### TASK OBJECTIVE
For the word "etter", find each line in the entries where it occurs and copy that line.

### RECORDED INFORMATION
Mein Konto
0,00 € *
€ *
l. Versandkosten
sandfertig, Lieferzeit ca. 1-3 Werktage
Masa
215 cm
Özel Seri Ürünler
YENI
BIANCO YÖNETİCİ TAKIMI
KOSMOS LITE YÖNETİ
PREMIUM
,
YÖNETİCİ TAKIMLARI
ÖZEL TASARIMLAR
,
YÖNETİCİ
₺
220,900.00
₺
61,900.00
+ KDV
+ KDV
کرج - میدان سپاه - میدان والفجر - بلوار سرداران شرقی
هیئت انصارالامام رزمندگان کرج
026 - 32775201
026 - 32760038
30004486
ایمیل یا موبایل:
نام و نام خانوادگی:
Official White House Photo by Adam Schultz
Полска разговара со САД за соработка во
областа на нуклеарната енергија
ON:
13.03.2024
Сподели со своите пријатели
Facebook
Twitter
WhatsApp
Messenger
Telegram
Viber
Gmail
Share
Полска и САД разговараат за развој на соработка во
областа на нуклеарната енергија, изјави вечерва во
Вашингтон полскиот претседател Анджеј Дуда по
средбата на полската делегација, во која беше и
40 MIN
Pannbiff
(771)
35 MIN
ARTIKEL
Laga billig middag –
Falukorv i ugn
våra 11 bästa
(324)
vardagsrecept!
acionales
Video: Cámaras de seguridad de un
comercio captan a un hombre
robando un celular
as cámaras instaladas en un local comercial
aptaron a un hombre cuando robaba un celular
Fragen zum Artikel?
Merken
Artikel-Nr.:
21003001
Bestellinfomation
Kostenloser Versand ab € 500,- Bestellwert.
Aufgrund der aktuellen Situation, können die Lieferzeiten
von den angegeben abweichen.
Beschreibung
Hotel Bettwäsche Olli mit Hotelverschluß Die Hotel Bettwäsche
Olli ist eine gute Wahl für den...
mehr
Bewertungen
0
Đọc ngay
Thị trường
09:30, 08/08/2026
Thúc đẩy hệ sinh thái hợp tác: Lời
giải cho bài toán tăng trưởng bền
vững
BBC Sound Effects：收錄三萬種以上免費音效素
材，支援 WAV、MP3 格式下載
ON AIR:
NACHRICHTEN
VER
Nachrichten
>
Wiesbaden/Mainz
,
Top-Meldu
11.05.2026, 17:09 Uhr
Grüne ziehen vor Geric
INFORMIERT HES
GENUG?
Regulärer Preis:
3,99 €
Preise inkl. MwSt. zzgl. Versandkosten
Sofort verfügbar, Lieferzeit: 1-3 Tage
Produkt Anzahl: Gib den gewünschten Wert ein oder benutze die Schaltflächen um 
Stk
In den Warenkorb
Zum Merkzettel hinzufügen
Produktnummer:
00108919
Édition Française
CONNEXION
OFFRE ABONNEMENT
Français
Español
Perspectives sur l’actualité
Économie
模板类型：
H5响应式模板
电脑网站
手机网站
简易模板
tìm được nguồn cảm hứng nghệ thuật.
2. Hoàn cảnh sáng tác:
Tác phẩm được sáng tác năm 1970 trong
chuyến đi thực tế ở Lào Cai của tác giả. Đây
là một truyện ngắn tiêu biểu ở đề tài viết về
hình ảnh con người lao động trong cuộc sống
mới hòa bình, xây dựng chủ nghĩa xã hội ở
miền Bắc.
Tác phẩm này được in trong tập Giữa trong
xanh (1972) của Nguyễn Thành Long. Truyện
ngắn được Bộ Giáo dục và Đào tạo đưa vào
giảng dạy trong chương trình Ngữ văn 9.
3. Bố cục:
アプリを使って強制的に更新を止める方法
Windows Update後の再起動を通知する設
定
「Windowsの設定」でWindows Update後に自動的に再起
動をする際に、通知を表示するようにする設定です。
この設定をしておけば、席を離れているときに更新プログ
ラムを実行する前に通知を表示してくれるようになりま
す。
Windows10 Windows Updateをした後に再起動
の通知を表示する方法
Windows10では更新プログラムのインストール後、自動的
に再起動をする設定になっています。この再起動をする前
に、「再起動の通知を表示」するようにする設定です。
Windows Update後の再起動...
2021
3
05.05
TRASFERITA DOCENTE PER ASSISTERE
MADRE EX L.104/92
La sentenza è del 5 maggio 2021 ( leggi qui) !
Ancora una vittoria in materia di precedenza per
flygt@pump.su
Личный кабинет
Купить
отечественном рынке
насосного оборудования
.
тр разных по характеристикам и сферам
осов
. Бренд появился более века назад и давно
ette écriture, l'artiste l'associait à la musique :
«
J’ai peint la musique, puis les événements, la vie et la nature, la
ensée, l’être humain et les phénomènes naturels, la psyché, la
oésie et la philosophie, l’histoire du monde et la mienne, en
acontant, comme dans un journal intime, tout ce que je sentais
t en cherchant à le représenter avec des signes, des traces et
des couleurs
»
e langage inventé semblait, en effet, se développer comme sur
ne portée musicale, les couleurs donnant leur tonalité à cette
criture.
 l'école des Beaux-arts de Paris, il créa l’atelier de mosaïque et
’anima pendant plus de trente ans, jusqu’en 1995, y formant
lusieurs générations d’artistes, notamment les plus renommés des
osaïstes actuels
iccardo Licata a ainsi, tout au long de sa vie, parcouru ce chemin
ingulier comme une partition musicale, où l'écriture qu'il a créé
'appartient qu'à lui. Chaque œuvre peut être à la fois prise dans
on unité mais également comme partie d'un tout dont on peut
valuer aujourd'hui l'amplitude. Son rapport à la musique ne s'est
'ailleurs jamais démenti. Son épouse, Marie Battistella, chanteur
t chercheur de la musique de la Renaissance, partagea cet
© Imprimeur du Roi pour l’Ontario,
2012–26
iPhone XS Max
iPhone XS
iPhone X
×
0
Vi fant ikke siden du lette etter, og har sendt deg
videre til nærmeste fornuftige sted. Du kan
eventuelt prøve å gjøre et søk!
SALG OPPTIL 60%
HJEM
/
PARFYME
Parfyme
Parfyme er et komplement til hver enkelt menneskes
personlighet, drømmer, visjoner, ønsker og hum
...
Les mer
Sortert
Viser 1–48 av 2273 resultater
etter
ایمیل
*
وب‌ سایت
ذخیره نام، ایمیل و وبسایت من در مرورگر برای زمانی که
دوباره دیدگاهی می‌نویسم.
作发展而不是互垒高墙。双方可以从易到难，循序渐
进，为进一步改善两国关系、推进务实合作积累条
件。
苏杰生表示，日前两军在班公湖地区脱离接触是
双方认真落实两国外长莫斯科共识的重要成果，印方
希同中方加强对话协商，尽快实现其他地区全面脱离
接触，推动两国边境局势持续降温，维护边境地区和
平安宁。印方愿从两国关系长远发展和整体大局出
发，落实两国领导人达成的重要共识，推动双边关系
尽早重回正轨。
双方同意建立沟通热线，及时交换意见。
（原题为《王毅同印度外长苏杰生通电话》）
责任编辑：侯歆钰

### SOLUTION FOR THIS PROBLEM
Vi fant ikke siden du lette etter, og har sendt deg
etter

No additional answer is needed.